Friday 27 April 2012

Almost there...

I'm back over in Cumbria completing my final University assignments, I don't know where the past three years have gone !


With almost continuous messages with sightings from the East Coast since I arrived in the West, the need to get out was felt more than ever! Handing in my final Media Production at 12:00, I found myself travelling South, to South Walney Nature Reserve. I'd never visited the site before, but had heard plenty about it.




I wasn't disappointed, by the time I arrived the sun was out, with a light easterly breeze. Driving through and past Windermere with its extensive woodlands, and peaks in the background really does make Cumbria a beautiful county. Walney Island is no exception, with its vast marshes, mudflats and grazed sandy ground, coupled with industry and the areas history it provides some stunningly unusual views. 


The afternoon held, Linnet, Oystercatcher, Redshank, Turnstone, Bar-Tailed Godwit, Ringed Plover, Curlew, Lapwing, Eider, Herring, Lesser Black Backed, Great Black Backed, and Black Headed Gulls, Skylark, Meadow Pipit, Pied Wagtail, Starling, some foreign Emperor Geese, Sandwich Tern and a tiercel Peregrine which had just caught a Skylark.

Heading home via Kirkstone Pass I couldn't resist stopping off at last years haunts on the River Eamont. Parking on the Ullswater road opposite the Sockbridge Mill, you head down a old holloway, with overhanging Hawthorns and Blackthorns which leads you to the river. Once you reach the river a small ford breaks the river into two, forming an island, which was today blanketed with Wood Anemones and Wild Garlic. A Willow Warbler song overhead, a Blackcap and a Chiff Chaff fed low in a nearby Willow, with a Dipper flying by once or twice.

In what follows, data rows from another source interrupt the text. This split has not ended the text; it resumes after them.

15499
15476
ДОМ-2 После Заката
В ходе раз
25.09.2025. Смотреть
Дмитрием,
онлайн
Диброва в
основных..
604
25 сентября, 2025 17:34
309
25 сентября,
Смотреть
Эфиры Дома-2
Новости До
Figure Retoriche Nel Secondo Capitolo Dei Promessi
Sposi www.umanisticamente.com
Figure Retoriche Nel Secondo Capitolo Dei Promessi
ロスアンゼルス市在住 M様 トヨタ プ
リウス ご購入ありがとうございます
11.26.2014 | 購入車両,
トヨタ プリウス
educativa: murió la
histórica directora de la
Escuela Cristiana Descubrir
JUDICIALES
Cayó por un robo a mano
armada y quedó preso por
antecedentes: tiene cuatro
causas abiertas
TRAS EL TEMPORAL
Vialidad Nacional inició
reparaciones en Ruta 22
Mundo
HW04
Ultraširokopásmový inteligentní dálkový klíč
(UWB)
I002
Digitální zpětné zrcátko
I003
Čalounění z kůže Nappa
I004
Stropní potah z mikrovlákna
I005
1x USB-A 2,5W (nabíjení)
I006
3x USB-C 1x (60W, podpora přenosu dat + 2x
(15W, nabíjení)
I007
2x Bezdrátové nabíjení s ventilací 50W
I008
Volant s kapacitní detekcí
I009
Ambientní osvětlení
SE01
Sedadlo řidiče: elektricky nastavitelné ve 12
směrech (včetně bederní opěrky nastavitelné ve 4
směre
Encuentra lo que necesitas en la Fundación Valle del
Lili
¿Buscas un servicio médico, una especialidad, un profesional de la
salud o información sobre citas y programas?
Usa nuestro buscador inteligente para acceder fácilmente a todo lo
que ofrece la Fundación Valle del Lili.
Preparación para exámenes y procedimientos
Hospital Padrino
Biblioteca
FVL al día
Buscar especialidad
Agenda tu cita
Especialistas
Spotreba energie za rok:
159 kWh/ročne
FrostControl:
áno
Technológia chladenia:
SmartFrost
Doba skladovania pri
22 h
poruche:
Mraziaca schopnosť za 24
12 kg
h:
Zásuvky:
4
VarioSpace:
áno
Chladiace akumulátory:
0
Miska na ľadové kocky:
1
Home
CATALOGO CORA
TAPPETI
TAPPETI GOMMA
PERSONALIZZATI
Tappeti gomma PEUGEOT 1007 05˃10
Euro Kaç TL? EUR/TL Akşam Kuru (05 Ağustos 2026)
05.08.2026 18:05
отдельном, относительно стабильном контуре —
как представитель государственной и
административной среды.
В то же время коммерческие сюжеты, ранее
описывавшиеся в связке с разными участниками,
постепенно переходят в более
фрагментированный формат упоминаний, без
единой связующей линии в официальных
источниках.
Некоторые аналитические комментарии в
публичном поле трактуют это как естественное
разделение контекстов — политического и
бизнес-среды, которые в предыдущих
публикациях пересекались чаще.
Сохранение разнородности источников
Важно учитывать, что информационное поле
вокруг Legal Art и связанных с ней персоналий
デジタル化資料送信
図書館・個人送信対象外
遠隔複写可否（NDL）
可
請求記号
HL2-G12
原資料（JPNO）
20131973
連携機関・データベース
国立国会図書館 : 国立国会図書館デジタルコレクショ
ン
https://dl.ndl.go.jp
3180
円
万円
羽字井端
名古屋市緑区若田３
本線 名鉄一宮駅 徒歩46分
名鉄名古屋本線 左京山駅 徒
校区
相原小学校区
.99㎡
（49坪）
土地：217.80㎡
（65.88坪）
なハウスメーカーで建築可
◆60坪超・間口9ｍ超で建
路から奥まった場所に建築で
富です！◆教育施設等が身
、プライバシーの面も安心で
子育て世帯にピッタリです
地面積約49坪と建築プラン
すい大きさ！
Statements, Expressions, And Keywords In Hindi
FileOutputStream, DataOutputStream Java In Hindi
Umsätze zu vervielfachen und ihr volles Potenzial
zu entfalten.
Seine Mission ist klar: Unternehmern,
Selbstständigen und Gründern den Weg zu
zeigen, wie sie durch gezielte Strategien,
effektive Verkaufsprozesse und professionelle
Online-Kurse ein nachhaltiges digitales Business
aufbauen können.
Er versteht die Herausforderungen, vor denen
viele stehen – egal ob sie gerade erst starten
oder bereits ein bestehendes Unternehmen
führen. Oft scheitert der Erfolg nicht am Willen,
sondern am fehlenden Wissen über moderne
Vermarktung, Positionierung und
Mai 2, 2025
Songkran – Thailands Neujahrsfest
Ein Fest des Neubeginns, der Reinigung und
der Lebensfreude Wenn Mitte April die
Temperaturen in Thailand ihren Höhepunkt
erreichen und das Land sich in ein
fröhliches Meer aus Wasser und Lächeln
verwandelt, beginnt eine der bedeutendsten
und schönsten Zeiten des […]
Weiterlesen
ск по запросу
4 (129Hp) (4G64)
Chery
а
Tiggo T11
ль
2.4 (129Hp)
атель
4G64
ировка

Following the river downstream you reach a small steep sided woodland. It doesn't cover a large area of ground, but its definitely one of my favourite spots in Cumbria. I always seem to be drawn to woodland, especially woodland that can hit all your senses as soon as you pass under its canopy. The first thing is the noise, the tree tops are filled with Rooks and Jackdaws, the Rooks form a substantial Rookery and the Jackdaws fill the cracks in the nearby red sandstone outcrops. They protest your approach and trespassing under their tree's by calling harshly, flying on mass now and again. Scent follows, the congregation of birds has filled the air with the smell of their droppings, almost like that of the Farne's but not as fishy, the closed canopy seems to bottle it up, but every now and then the overpowering smell of the Ramsons pushes through, and you notice the brilliant white clustered flowers, sight. Not a patch of ground is bare, Dogs Mercury, Bluebells, Primroses, Wood Anemones, Violets, Ferns and Mosses to name a few, Honeysuckle and Ivy climb the tree's. Through all of this you can eventually feel the wood.


The River Eamont runs gently alongside, I was surprised to find a reasonably confiding Red Breasted Merganser feeding amongst the root systems.



Roe Deer, roading Woodcock, and Tawny Owls drew the day to an end.

1 comment:

  1. Nice pics. It sounds very good there, I bet you shall be back, lol.

    Best of luck for your final assignment, hope you've aced it!